- TASK INPUTS -
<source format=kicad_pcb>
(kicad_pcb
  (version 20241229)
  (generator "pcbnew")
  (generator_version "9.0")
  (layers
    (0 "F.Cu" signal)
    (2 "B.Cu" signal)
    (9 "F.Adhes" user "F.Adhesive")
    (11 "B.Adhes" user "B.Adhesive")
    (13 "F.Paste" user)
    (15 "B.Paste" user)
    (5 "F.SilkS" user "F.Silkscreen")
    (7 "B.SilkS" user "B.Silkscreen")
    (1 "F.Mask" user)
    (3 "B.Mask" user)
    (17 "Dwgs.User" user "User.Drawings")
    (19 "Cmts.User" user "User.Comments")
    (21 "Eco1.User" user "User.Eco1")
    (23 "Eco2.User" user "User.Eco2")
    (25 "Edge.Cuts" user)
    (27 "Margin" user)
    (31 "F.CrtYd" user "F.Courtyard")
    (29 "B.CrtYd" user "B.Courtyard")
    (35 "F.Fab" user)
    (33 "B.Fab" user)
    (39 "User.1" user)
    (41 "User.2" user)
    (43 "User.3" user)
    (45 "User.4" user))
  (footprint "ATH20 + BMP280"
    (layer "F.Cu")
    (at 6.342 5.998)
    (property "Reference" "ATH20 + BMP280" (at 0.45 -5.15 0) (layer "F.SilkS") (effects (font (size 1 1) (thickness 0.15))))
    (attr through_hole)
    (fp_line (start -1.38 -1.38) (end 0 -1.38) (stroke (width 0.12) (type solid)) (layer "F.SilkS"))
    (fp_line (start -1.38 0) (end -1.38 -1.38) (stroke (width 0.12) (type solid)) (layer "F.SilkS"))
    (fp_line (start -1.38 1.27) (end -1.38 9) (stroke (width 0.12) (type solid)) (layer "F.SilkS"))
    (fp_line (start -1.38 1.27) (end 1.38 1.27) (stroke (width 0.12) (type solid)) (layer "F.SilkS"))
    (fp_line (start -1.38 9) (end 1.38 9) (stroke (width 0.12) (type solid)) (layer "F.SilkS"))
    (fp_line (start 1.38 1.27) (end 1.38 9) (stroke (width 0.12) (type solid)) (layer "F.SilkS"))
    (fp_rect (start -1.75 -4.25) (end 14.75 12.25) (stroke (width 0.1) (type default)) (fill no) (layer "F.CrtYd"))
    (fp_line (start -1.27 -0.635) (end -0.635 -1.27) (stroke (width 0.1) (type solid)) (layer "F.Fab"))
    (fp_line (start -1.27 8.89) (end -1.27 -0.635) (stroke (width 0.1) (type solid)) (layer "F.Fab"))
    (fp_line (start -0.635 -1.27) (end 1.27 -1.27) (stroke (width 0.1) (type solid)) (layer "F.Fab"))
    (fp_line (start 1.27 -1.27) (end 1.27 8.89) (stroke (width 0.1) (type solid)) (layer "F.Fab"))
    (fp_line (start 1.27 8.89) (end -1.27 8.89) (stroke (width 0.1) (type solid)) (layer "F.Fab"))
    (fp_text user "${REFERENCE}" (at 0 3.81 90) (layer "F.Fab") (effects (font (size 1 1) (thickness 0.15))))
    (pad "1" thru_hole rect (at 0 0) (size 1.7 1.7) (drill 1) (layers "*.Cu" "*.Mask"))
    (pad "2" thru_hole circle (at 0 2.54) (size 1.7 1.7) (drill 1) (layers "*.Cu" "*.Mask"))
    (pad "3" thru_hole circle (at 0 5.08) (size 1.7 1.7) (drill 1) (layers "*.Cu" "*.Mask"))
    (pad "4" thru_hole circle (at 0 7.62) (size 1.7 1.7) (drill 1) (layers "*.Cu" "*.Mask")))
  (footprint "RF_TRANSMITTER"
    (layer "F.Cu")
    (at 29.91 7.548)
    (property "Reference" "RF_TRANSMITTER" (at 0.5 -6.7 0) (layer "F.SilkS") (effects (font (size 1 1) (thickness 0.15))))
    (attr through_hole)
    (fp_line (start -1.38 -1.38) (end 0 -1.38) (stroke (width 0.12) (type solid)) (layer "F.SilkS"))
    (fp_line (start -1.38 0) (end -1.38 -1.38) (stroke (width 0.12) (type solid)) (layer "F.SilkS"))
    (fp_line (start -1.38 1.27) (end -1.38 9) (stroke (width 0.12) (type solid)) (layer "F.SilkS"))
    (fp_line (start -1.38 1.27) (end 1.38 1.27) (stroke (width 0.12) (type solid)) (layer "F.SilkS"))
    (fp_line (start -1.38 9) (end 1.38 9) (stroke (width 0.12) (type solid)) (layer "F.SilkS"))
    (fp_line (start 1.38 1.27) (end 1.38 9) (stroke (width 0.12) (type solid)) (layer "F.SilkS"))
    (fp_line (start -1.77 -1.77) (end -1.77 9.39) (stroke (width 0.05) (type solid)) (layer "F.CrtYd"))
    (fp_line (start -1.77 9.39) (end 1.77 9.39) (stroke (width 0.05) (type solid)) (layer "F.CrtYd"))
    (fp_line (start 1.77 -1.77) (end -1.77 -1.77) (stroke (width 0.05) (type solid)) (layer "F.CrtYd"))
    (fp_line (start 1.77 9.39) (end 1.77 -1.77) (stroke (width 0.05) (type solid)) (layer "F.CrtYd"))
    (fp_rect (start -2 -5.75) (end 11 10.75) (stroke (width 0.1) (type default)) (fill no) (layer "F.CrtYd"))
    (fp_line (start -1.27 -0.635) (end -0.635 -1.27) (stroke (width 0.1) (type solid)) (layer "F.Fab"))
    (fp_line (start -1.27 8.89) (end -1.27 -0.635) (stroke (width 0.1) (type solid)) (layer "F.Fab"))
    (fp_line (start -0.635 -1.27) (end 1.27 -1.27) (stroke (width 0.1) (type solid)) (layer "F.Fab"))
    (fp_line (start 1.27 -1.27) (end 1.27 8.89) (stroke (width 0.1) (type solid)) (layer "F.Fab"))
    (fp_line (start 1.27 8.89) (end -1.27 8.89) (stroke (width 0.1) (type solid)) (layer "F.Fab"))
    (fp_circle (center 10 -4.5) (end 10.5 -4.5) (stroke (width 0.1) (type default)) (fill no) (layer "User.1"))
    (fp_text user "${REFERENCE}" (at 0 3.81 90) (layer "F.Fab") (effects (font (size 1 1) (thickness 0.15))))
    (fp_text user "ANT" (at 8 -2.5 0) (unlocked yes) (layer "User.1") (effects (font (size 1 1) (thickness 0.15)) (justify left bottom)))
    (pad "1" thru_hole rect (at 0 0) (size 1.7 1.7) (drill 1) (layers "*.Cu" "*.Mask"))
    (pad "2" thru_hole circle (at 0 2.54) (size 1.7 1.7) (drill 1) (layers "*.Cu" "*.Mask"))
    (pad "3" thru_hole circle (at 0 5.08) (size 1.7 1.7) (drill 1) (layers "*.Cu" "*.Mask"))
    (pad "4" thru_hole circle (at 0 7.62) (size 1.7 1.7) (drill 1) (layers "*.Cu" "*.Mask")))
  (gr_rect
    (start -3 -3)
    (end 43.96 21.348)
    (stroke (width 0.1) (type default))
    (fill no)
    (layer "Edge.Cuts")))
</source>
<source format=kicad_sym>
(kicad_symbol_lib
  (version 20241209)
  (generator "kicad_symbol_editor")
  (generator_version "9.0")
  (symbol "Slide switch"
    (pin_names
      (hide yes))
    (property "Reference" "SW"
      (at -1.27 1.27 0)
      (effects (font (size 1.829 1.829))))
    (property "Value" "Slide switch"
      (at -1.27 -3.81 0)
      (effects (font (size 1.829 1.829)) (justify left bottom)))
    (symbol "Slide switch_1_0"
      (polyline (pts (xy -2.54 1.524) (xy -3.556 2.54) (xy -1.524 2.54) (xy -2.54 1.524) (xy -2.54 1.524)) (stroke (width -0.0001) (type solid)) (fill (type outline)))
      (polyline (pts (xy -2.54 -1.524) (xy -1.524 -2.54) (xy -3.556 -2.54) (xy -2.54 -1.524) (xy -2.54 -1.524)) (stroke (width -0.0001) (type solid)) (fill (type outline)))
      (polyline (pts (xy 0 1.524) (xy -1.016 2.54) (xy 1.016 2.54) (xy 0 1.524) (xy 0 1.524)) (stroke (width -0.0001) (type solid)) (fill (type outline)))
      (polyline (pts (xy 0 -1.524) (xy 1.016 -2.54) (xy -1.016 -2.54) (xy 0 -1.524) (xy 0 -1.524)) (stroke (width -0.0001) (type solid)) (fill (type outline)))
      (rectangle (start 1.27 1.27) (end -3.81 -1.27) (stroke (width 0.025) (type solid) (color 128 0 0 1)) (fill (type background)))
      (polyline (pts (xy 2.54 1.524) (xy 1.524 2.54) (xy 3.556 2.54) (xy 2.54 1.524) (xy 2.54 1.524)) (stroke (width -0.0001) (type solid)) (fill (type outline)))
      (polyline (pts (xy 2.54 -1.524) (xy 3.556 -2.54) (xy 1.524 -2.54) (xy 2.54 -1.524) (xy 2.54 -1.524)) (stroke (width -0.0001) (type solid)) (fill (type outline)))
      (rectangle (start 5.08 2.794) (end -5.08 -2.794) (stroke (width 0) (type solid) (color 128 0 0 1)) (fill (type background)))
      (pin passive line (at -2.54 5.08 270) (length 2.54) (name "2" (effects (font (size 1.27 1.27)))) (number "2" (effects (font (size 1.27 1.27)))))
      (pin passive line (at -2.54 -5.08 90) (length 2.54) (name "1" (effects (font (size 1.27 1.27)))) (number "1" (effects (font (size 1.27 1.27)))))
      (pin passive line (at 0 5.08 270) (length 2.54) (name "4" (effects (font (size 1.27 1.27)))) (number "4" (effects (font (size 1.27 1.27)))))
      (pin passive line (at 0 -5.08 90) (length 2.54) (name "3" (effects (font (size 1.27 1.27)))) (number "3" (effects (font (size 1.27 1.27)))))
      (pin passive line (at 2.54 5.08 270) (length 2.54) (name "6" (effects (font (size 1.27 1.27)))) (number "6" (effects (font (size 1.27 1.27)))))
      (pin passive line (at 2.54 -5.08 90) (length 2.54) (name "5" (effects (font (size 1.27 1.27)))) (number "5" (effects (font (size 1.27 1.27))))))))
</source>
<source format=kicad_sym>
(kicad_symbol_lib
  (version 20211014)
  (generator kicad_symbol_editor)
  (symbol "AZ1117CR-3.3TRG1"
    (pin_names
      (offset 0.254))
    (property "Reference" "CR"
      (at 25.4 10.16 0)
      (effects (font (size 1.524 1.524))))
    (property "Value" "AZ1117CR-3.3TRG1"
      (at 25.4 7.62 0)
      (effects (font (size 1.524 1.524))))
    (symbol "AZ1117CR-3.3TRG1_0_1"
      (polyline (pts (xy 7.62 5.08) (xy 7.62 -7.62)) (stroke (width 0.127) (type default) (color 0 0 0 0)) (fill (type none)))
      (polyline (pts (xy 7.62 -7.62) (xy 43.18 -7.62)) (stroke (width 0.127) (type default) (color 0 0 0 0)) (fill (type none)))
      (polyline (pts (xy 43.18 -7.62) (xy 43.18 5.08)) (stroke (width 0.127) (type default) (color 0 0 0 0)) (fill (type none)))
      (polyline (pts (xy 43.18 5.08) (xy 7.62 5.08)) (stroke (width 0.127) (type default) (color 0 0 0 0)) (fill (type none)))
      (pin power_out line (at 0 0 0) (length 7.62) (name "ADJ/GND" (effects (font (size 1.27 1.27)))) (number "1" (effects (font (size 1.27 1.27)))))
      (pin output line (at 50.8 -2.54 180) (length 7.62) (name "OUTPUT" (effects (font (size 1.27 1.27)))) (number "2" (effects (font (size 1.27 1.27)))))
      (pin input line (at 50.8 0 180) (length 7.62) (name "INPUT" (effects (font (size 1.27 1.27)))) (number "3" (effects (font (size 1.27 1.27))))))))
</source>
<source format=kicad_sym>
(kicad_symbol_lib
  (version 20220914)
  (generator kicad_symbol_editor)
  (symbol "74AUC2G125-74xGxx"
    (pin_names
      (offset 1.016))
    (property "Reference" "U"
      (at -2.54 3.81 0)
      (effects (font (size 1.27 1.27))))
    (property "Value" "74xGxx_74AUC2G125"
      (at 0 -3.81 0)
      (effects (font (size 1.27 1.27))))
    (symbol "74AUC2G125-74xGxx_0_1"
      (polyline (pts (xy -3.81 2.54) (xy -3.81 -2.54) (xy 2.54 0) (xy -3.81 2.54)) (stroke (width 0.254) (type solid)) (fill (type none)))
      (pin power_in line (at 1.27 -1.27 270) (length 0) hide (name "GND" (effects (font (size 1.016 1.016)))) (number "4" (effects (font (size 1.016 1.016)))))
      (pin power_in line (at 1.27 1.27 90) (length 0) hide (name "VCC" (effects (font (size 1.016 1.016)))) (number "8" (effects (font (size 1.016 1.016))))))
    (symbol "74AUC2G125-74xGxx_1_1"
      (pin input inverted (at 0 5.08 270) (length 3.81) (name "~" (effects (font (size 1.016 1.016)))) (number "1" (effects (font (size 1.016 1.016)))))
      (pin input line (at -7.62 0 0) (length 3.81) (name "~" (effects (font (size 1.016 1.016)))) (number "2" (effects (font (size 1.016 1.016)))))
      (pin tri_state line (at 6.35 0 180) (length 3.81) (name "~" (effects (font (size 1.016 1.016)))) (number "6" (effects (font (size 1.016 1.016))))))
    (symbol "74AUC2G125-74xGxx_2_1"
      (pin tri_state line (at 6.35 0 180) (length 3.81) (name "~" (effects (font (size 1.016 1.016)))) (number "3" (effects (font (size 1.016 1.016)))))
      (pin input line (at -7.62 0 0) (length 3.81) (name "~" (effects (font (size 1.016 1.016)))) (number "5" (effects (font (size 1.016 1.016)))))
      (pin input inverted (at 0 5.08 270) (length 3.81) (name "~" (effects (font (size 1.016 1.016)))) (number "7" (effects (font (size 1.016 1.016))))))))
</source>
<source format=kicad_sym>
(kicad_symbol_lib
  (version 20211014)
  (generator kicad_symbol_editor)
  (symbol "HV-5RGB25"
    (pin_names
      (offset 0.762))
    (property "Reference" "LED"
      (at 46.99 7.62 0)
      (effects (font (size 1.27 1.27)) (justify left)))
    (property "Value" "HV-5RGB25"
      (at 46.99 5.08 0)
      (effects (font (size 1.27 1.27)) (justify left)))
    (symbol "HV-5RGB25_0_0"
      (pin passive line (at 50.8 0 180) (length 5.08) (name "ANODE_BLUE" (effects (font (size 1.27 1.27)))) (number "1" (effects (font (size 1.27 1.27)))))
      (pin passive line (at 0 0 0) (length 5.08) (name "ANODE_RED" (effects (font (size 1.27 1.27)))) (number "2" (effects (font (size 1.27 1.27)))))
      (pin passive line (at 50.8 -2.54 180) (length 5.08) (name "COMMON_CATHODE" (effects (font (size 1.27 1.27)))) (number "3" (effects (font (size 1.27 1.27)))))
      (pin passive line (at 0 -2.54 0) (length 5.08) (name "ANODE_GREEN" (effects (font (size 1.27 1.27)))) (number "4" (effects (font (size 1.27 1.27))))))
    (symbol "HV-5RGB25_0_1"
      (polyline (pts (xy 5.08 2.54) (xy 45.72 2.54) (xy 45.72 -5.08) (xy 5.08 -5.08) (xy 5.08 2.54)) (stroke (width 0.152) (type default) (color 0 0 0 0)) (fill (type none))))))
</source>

- ACTION ITEM -
Find the string "left" in the material above. Then copy each line that has it.

- SOLUTION TO THE PROBLEM -
    (fp_text user "ANT" (at 8 -2.5 0) (unlocked yes) (layer "User.1") (effects (font (size 1 1) (thickness 0.15)) (justify left bottom)))
      (effects (font (size 1.829 1.829)) (justify left bottom)))
      (effects (font (size 1.27 1.27)) (justify left)))
      (effects (font (size 1.27 1.27)) (justify left)))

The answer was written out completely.